Let’s have a look at a real life scenario. We have two data sources: one with complex JSONs and another with simple CSV. The data warehouse is Redshift, and the business intelligence tool is Looker.
We are trying to avoid JSON extraction in Redshift as this database is not the best for extracting JSONs. Instead we will use a small Postgres instance (Postgres has excellent JSONsupport - JSONB format, indexing and very smooth syntax). After extracting data from JSON, we can join this data with other JSON data and then insert it into the table in Redshift, where CSV data users can then build their reports in Looker.
Fig. 3 ELT and ETL used together
In this situation both ETL and ELT are applied. When the data is processed by JSON and then transferred to Redshift, it’s ETL. In the case of raw data coming straight into the warehouse, it’s ELT.
Fig. 4 Magic Quadrant of Data Integration Tools (Gartner, 2022)
The market leaders are well known - Informatica, Microsoft, IBM - but more interesting are the visionaries and niche players. AWS, Fivetran or Hitachi Vantara are much more cloud-based than their bigger and more popular competitors.
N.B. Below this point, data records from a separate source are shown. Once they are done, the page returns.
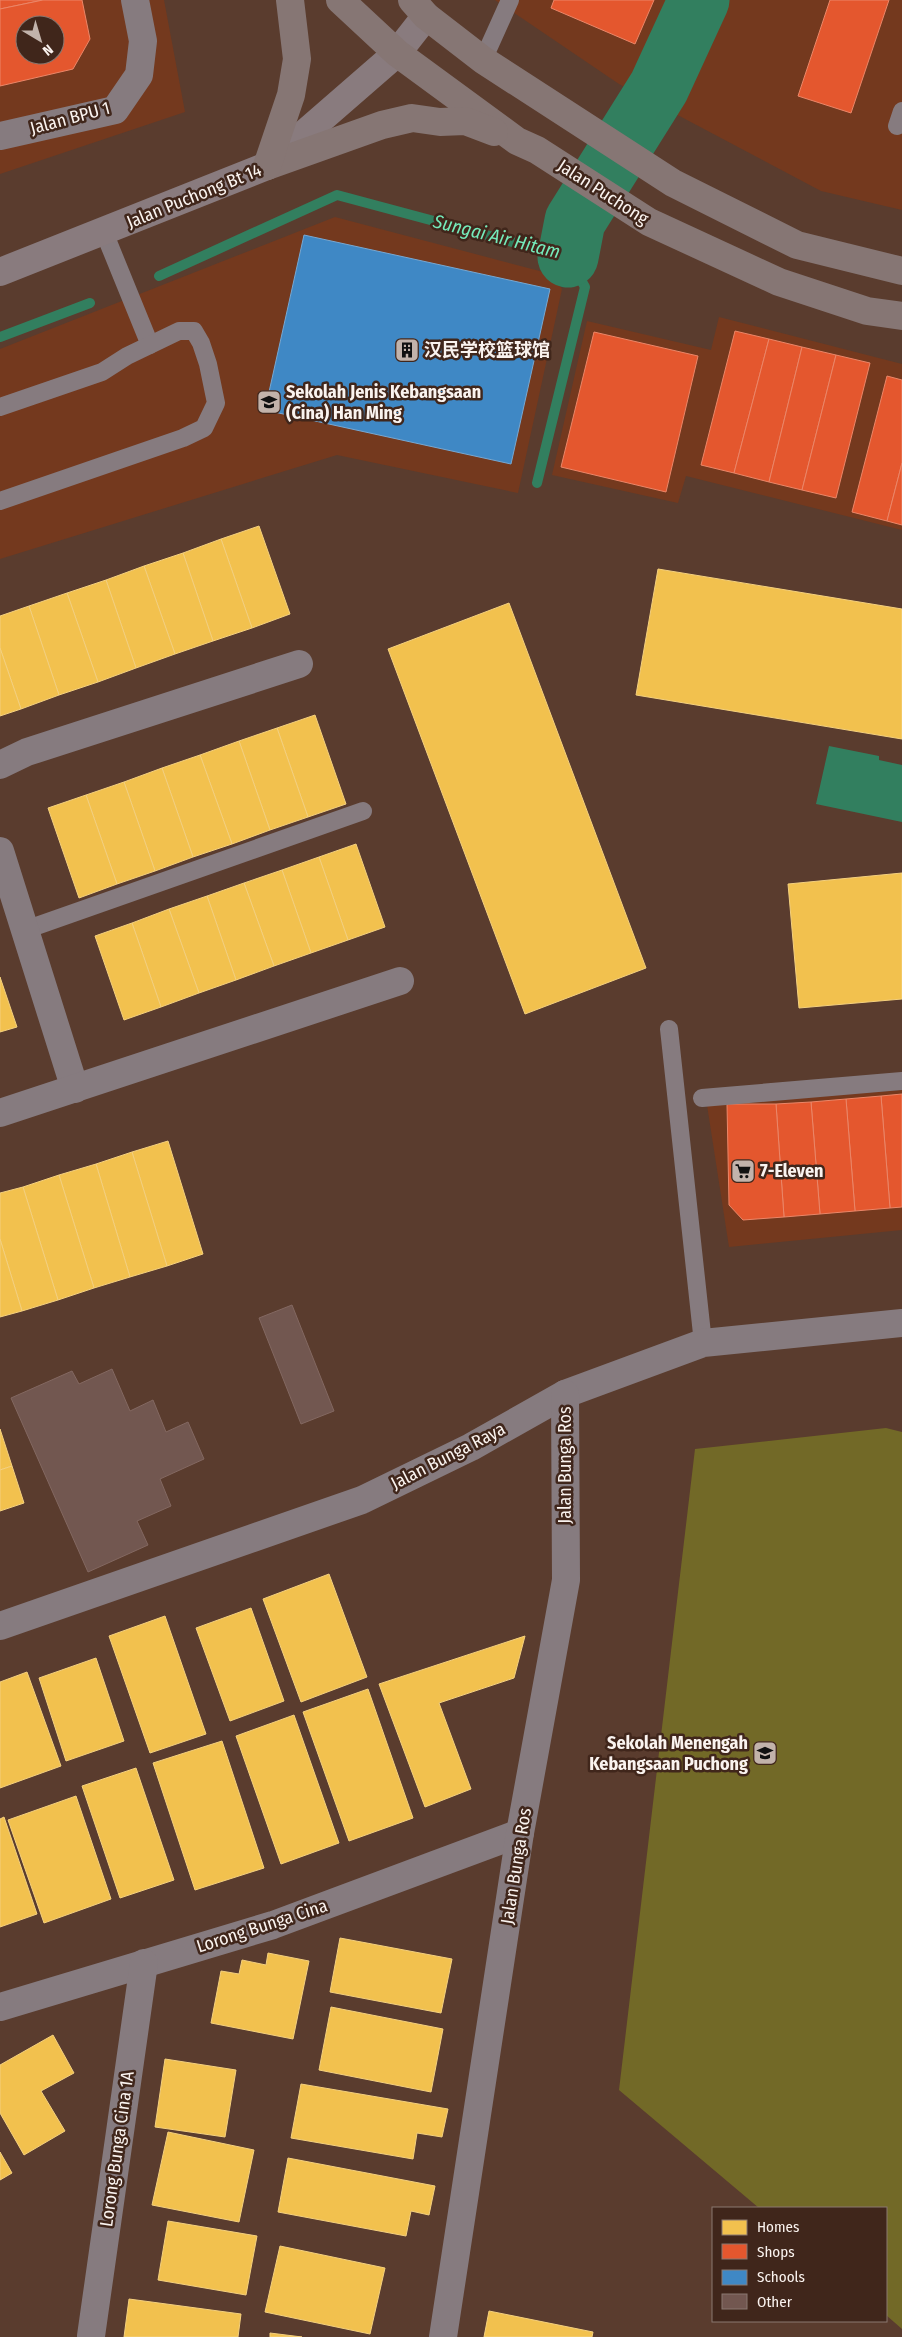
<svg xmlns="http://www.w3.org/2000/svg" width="902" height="2337" viewBox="0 0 902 2337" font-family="'Fira Sans Condensed','Noto Sans SC',sans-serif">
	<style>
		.built { fill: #74391e; fill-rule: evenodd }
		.green { fill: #726927 }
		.water { fill: #327f5f }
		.homes { fill: #f2c14e; stroke: #f4d07e }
		.shops { fill: #e4572e; stroke: #eb8668; fill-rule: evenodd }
		.schools { fill: #3f88c5; stroke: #77a8d2 }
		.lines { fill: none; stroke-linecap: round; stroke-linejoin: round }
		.stream { stroke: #327f5f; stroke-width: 10 }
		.river { stroke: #327f5f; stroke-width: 61 }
		.building { fill: #725750; stroke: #836861 }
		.lane { stroke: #867b7f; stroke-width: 18 }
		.street { stroke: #867b7f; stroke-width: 28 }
		.secondary { stroke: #897b7e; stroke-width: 28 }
		.primary { stroke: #867674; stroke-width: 28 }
		.labels { text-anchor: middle; stroke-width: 5; stroke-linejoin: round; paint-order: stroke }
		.street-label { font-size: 18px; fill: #faf3ef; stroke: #40261b }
		.poi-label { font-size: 18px; font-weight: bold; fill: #faf3ef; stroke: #40261b; text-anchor: start }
		.water-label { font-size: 19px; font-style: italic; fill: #75ebbb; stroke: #40261b }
	</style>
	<rect width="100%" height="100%" fill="#5a3c2e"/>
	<g class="built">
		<path d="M0,0H164L185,112L0,174ZM25,25H55V55H25Z"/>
		<path d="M495,0H902V210L821,191L619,84Z"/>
		<path d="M335,217L551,274L562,289L518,493L337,455L0,559V349Z"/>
		<path d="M719,317L902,364V530L686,476L678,503L552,475L587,321L711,350Z"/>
		<path d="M902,1090V1230L729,1247L707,1105Z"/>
	</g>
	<path class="green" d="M886,1428L902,1432V2329L886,2315V2208H759L619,2090L695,1449Z"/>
	<path class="water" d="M829,746L879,756V760L902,765V822L816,804Z"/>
	<g class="homes">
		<path d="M259,526L290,614L252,628L221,539Z"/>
		<path d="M221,539L252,628L213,641L183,553Z"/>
		<path d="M183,553L213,641L175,654L144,566Z"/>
		<path d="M144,566L175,654L136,668L106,580Z"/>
		<path d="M658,569L902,609V739L636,695Z"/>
		<path d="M106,580L136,668L98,682L67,593Z"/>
		<path d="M67,593L98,682L59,695L29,606Z"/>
		<path d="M509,603L646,968L525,1014L388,649Z"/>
		<path d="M29,606L59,695L21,709L0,648V616Z"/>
		<path d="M0,648L21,709L0,716Z"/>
		<path d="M315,715L346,804L308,817L277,728Z"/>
		<path d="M277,728L308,817L270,830L239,741Z"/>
		<path d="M239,741L270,830L232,844L200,755Z"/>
		<path d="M200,755L232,844L193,857L162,768Z"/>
		<path d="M162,768L193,857L155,871L124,782Z"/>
		<path d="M124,782L155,871L117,884L86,795Z"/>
		<path d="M86,795L117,884L79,898L48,808Z"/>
		<path d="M356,844L385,927L348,940L319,857Z"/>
		<path d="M319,857L348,940L311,953L282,870Z"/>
		<path d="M282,870L311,953L274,966L244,883Z"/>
		<path d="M902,873V999L799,1008L788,884Z"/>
		<path d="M244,883L274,966L236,980L207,896Z"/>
		<path d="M207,896L236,980L199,993L169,909Z"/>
		<path d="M169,909L199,993L161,1007L132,923Z"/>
		<path d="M132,923L161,1007L124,1020L95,936Z"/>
		<path d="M0,977L17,1027L0,1032Z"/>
		<path d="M168,1141L203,1254L167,1266L132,1152Z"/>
		<path d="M132,1152L167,1266L130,1277L96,1164Z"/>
		<path d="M96,1164L130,1277L94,1288L59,1175Z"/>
		<path d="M59,1175L94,1288L58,1300L23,1187Z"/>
		<path d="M23,1187L58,1300L22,1311L0,1239V1193Z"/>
		<path d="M0,1239L22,1311L0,1317Z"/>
		<path d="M0,1429L12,1466L0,1470Z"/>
		<path d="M12,1466L24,1503L0,1511V1470Z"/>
		<path d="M329,1574L367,1677L301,1702L263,1599Z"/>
		<path d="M251,1608L284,1701L230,1721L196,1628Z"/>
		<path d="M165,1616L206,1734L150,1753L109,1636Z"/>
		<path d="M525,1636L514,1678L439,1703L471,1789L425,1807L379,1684Z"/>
		<path d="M96,1658L124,1741L66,1761L39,1678Z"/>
		<path d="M27,1672L61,1766L0,1788V1682Z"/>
		<path d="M368,1689L413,1818L349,1841L303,1712Z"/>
		<path d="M294,1715L339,1843L281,1864L236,1736Z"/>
		<path d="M222,1741L264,1868L195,1890L153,1763Z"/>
		<path d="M136,1768L174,1880L120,1898L82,1786Z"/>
		<path d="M76,1796L111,1899L44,1923L8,1820Z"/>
		<path d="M4,1817L37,1914L0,1927V1819Z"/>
		<path d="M340,1938L452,1959L441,2013L330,1992Z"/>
		<path d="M268,1953L309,1961L293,2039L211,2023L221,1971L239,1974L242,1960L266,1965Z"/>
		<path d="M331,2007L443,2029L431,2092L319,2070Z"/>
		<path d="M53,2035L74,2073L41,2091L65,2131L24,2155L0,2113V2065Z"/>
		<path d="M165,2059L236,2070L225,2137L155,2127Z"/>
		<path d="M301,2084L448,2109L442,2137L417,2133L413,2159L291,2138Z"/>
		<path d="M168,2132L254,2150L239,2222L152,2205Z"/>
		<path d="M0,2152L12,2173L0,2180Z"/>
		<path d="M288,2158L435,2186L429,2215L411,2211L406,2236L278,2212Z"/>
		<path d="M168,2221L257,2236L246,2295L158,2280Z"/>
		<path d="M280,2246L385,2268L370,2334L265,2312Z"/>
		<path d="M129,2299L241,2314L238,2337H124Z"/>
		<path d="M489,2311L593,2332L592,2337H484Z"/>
		<path d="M270,2333L302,2337H270Z"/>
	</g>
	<g class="shops">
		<path d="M0,0H43L0,9Z"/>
		<path d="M43,0H82L90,39L73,69L0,86V9ZM25,25H55V55H25Z"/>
		<path d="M554,0H654L635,44L551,8Z"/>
		<path d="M830,0H889L851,113L798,96Z"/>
		<path d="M735,331L769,339L734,473L701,465Z"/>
		<path d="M594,332L698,356L666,492L561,467Z"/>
		<path d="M769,339L802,347L769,482L734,473Z"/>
		<path d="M802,347L836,355L802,490L769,482Z"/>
		<path d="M836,355L870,363L836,498L802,490Z"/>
		<path d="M887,376L902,380V463L887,521L852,512Z"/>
		<path d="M902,463V525L887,521Z"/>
		<path d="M902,1094V1207L890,1208L881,1096Z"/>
		<path d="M881,1096L890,1208L855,1211L846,1099Z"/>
		<path d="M846,1099L855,1211L820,1214L811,1102Z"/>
		<path d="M811,1102L820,1214L784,1217L776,1104Z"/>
		<path d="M727,1104H776L784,1217L743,1220L729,1205Z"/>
	</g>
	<path class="schools" d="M304,235L550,289L511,464L265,410Z"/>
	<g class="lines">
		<g class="stream">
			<path d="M159,276L337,195L568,257L585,287L537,483"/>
			<path d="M0,337L90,303"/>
		</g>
		<path class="river" d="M568,257L575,221L659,87L699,0"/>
	</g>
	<g class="building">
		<path d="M292,1305L334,1411L301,1424L259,1318Z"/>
		<path d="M112,1369L130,1411L153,1400L166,1432L188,1422L204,1459L160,1479L171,1506L137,1521L148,1545L88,1572L11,1398L72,1371L79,1384Z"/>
	</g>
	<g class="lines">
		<g class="lane">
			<path d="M483,60L510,0"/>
			<path d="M897,126L902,111"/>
			<path d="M104,232L150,345"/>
			<path d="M0,407L102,372L127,356L179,331H194L201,343L208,364L216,403L204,428L183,438L0,501"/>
			<path d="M25,930L363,811"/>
			<path d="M669,1029L703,1343"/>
			<path d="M702,1098L902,1081"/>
		</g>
		<g class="street">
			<path d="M0,136L115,110L139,75L143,41L135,0"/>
			<path d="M0,765L27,752L299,664"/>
			<path d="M0,851L75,1089"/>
			<path d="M0,1113L400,981"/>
			<path d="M0,1626L362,1500L471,1447L565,1394L703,1343L902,1323"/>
			<path d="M0,2007L273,1925L520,1833"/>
			<path d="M91,2336L144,1963"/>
			<path d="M443,2337L520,1833L566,1580L565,1394"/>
		</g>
		<path class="secondary" d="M0,272L267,166L397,53L426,16"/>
		<g class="primary">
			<path d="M340,0L397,53L517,141L537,150L649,222L779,282L867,311L902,316"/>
			<path d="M412,0L426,16L483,60L673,183L797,245L902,271"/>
			<path d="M267,166L382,125L412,118L440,122L465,121L494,132"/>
			<path d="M267,166L291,95L297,59L290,0"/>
		</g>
	</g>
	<defs>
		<g id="building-square" transform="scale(1.25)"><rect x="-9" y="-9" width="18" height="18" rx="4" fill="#c2b3ab" stroke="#40261b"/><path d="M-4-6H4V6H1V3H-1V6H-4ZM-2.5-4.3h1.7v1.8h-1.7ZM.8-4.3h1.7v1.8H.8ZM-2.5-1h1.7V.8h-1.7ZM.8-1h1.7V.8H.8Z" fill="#111"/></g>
		<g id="school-square" transform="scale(1.25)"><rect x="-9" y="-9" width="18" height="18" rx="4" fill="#c2b3ab" stroke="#40261b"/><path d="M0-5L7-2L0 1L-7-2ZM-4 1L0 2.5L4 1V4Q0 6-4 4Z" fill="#111"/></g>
		<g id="supermarket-square" transform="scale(1.25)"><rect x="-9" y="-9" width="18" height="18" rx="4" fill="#c2b3ab" stroke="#40261b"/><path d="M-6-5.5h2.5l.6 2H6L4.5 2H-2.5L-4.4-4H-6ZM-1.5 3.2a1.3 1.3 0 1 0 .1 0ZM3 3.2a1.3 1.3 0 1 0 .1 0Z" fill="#111"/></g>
	</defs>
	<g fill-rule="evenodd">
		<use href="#building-square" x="407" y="350"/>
		<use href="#school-square" x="269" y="402"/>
		<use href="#supermarket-square" x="743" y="1171"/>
		<use href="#school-square" x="765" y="1753"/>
	</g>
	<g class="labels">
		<g class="street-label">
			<text transform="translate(70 118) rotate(-15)" y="6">Jalan BPU 1</text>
			<text transform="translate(603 192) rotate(33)" y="6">Jalan Puchong</text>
			<text transform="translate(194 196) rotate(-22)" y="6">Jalan Puchong Bt 14</text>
			<text transform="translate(448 1456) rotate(-27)" y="6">Jalan Bunga Raya</text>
			<text transform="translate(565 1465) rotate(-90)" y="6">Jalan Bunga Ros</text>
			<text transform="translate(516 1866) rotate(-81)" y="6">Jalan Bunga Ros</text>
			<text transform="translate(262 1926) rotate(-18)" y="6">Lorong Bunga Cina</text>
			<text transform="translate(117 2149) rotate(-82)" y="6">Lorong Bunga Cina 1A</text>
		</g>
		<g class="poi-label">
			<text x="424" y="356">汉民学校篮球馆</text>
			<text x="286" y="398">Sekolah Jenis Kebangsaan<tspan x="286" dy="21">(Cina) Han Ming</tspan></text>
			<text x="760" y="1177">7-Eleven</text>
			<text x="748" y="1749" text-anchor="end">Sekolah Menengah<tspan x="748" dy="21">Kebangsaan Puchong</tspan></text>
		</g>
		<g class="water-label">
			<text transform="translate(497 236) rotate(14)" y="7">Sungai Air Hitam</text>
		</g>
	</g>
	<rect x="712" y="2207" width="175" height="115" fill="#40261b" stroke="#8a7870"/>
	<rect x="722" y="2220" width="25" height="15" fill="#f2c14e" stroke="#8a7870"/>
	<text x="757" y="2232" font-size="15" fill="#faf3ef">Homes</text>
	<rect x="722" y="2244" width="25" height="15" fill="#e4572e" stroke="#8a7870"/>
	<text x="757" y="2257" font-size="15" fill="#faf3ef">Shops</text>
	<rect x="722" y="2270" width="25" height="15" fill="#3f88c5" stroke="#8a7870"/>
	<text x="757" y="2282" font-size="15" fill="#faf3ef">Schools</text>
	<rect x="722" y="2294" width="25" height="15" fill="#725750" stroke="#8a7870"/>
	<text x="757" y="2307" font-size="15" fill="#faf3ef">Other</text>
	<g transform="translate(40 40) rotate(142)"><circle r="24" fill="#40261b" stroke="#8a7870"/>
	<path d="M0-4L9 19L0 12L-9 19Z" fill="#c2b3ab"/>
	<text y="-8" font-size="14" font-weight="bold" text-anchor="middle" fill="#faf3ef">N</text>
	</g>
</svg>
We can say that the future of ETL/ELT obviously lies in the cloud, which leads us to questions about complicated legal matters such as GDPR, data ownership, etc. which we will not address in this article.
If you want to learn more about data engineering tools, check out our previous article.
As you can see, if you have asked yourself the question which one is better - ETL or ELT - then there is no single answer. You have to design your pipelines to utilize the strong points of your architecture - either it is an excellent database engine or you use tools like Spark or Airflow. Also, it is extremely important to understand the data you are working with and - most importantly - understand and meet user needs.